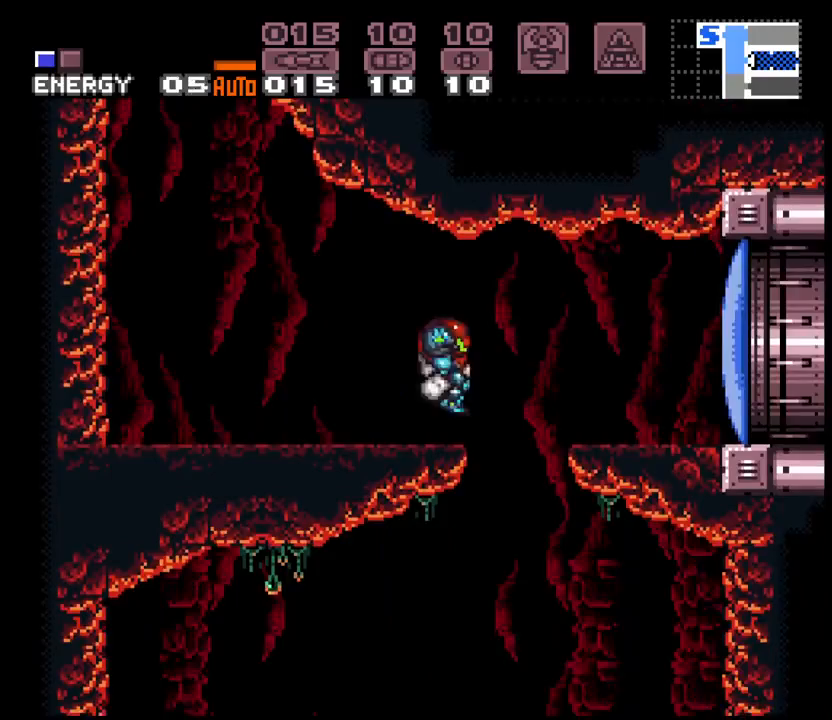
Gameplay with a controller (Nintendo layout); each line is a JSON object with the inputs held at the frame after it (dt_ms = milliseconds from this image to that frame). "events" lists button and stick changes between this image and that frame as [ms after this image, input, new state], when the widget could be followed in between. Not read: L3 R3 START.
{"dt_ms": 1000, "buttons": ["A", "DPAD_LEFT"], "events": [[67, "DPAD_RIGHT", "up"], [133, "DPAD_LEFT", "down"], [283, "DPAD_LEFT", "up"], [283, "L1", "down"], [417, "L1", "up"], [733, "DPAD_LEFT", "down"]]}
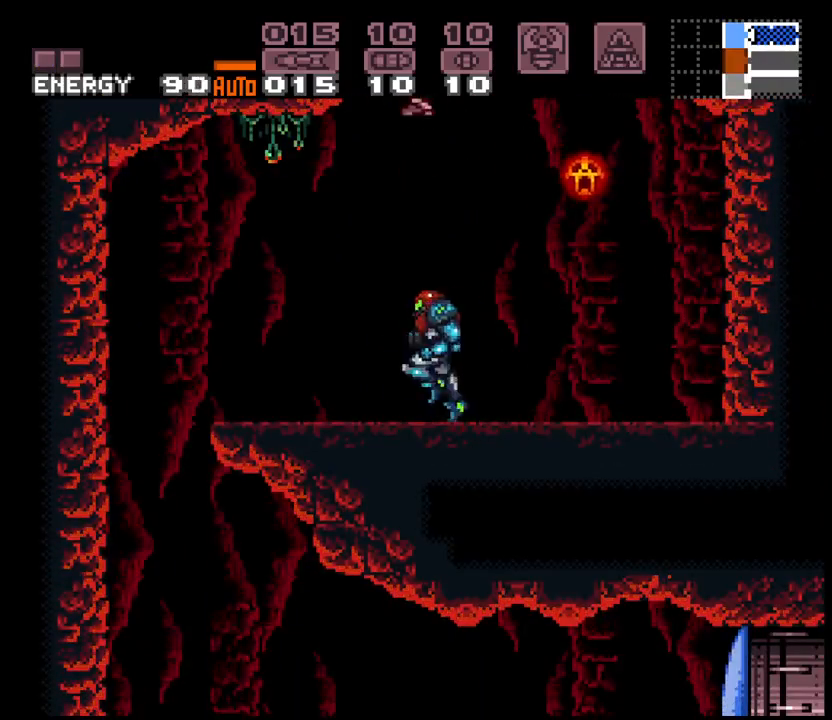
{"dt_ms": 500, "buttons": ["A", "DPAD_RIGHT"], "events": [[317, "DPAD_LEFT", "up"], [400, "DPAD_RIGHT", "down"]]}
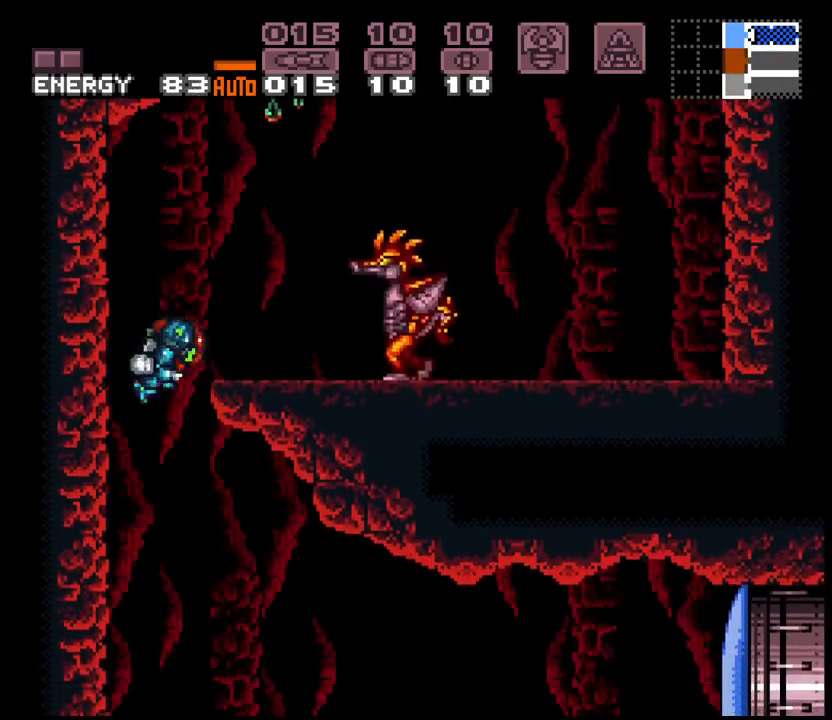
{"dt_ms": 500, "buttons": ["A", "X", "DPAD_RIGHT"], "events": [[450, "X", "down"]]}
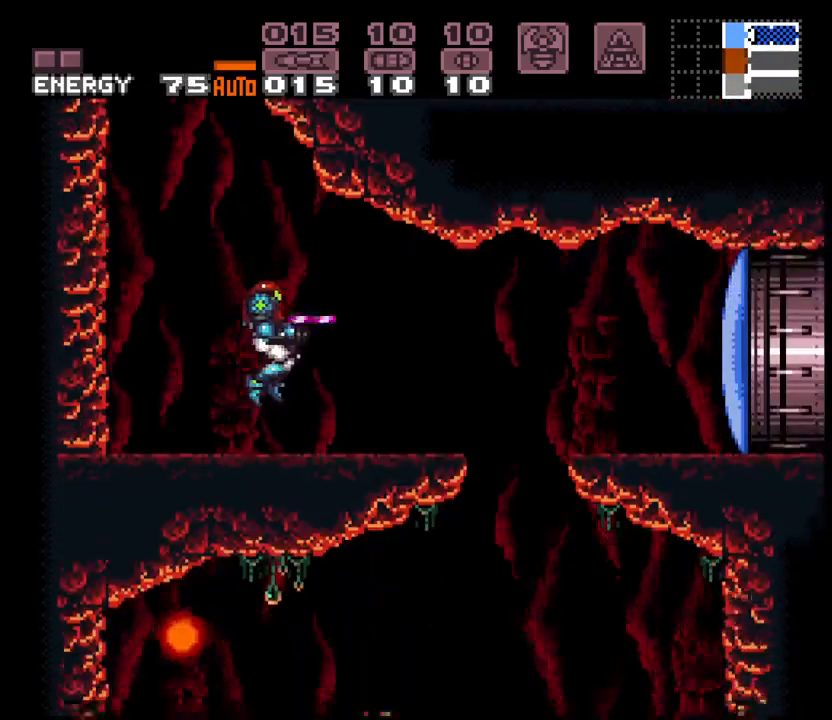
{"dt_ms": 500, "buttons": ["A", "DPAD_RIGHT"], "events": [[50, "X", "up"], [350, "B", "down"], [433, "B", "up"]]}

____

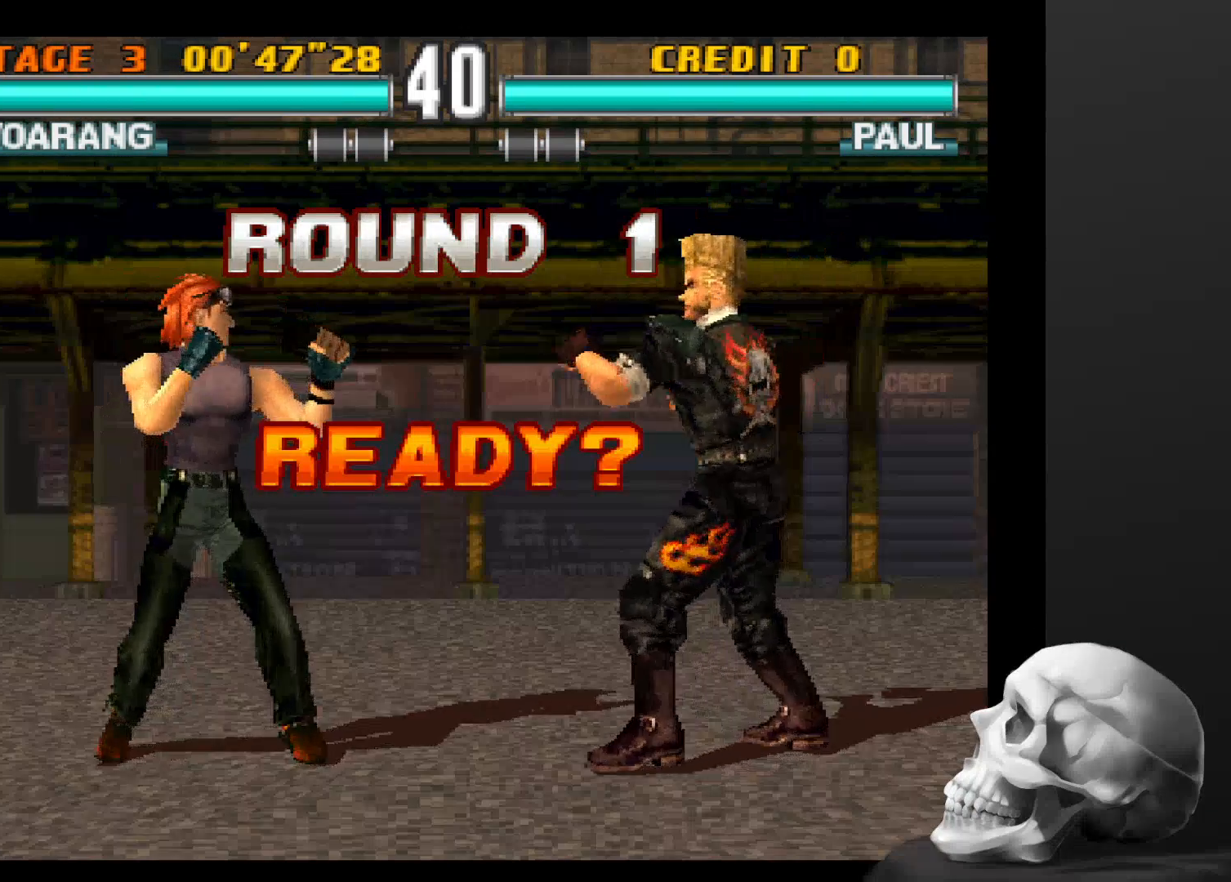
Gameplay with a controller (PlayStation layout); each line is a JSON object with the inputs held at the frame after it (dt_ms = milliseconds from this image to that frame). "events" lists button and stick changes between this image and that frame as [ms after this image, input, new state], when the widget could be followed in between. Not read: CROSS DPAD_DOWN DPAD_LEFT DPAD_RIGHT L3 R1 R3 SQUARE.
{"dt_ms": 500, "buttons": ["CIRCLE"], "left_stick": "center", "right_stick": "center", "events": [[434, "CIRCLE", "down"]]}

____

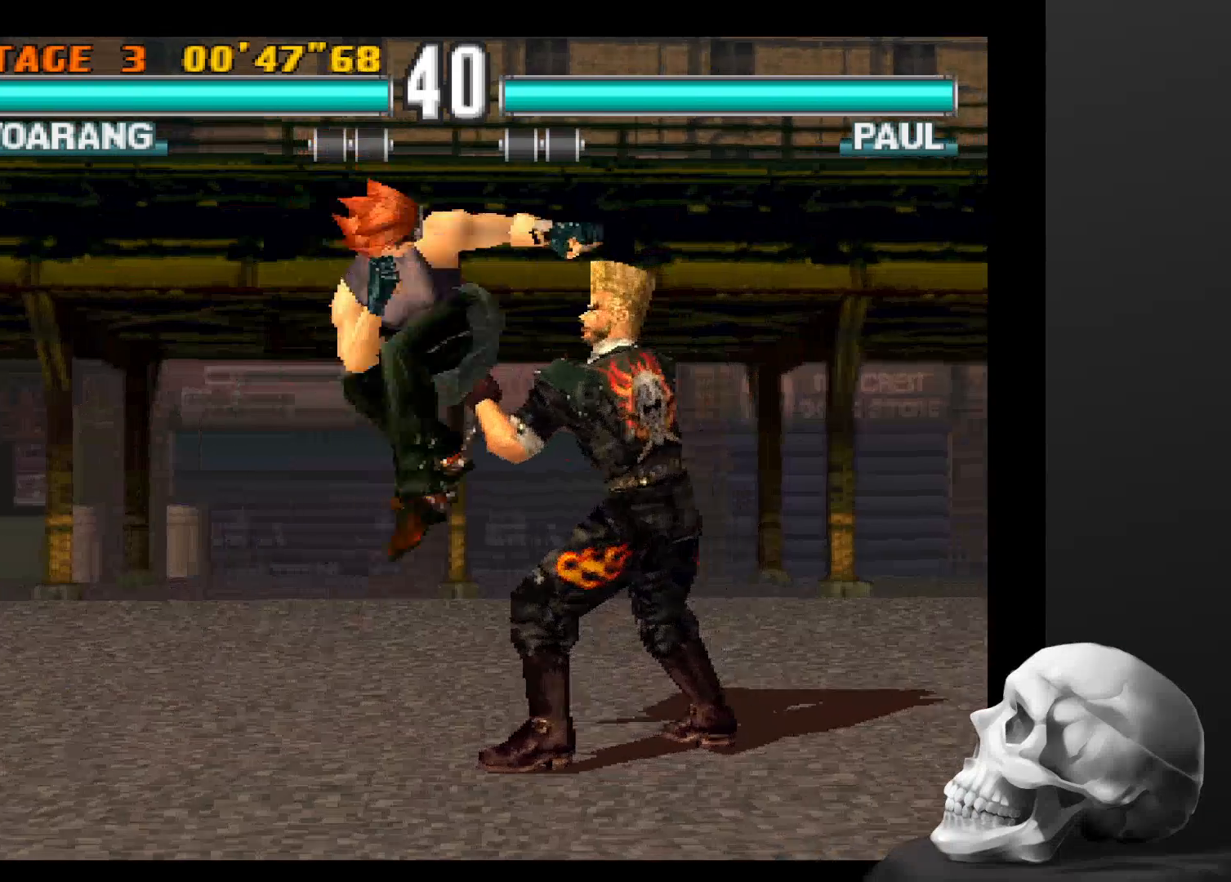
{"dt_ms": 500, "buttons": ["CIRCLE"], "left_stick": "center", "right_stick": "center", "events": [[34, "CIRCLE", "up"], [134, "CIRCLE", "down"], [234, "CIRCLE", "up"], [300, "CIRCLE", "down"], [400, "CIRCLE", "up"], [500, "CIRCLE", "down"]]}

____

# Task to complete
Throughout the material above, report each line holding the word "after".

# Answer
Gameplay with a controller (Nintendo layout); each line is a JSON object with the inputs held at the frame after it (dt_ms = milliseconds from this image to that frame). "events" lists button and stick changes between this image and that frame as [ms after this image, input, new state], when the widget could be followed in between. Not read: L3 R3 START.
Gameplay with a controller (PlayStation layout); each line is a JSON object with the inputs held at the frame after it (dt_ms = milliseconds from this image to that frame). "events" lists button and stick changes between this image and that frame as [ms after this image, input, new state], when the widget could be followed in between. Not read: CROSS DPAD_DOWN DPAD_LEFT DPAD_RIGHT L3 R1 R3 SQUARE.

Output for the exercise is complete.